InData Labs (4.2/5) is the better choice when e-commerce, healthcare, and fintech teams needing NLP, computer vision, or recommendation systems at competitive rates. If your situation matches those criteria, InData Labs is a competitive option.
Related comparisons
Quantiphi vs InData Labs FAQ
Is Quantiphi better than InData Labs?
Quantiphi (4.3/5) scores higher overall, but "better" depends on your use case. Quantiphi is better for enterprises needing production ML on AWS with strong MLOps infrastructure and intelligent document processing. InData Labs is better for e-commerce, healthcare, and fintech teams needing NLP, computer vision, or recommendation systems at competitive rates.
How do Quantiphi and InData Labs differ in pricing?
Quantiphi uses fixed project, t&m pricing with a minimum engagement of $50K. InData Labs uses fixed project, dedicated team pricing with a minimum engagement of $25K. Neither firm publishes a full rate card; a discovery call is required for project-specific quotes.

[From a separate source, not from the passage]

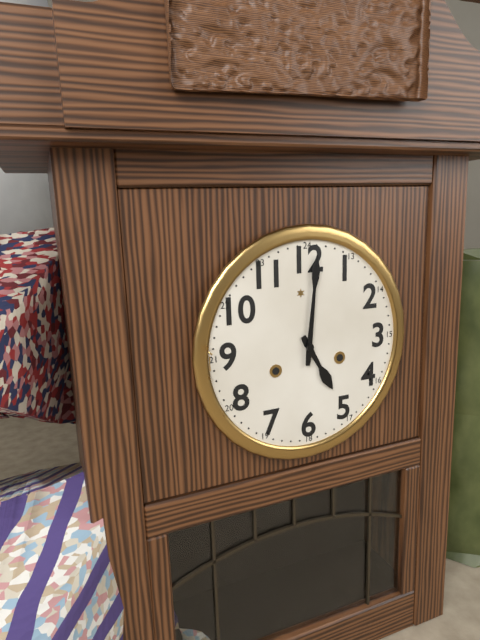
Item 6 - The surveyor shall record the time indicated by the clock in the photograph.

Which is better for enterprise: Quantiphi or InData Labs?
InData Labs is the larger team and typically the better enterprise-scale choice. For very large programmes, verify team size and compliance coverage directly with each agency before shortlisting.
What are the main differences between Quantiphi and InData Labs?
Quantiphi's primary differentiator is: aws premier ml consulting partner with proprietary neuralops framework that accelerates time from training to production deployment. InData Labs's primary differentiator is: top-10 clutch-ranked cognitive computing and nlp specialist with competitive rates relative to western boutiques of comparable review depth. They also differ in team size (2,670 vs 80–150), minimum engagement ($50K vs $25K), and primary industries served (Healthcare, Financial Services vs Retail / E-commerce, Healthcare).
Last reviewed: July 2026. Verify all details directly with each agency before making a decision.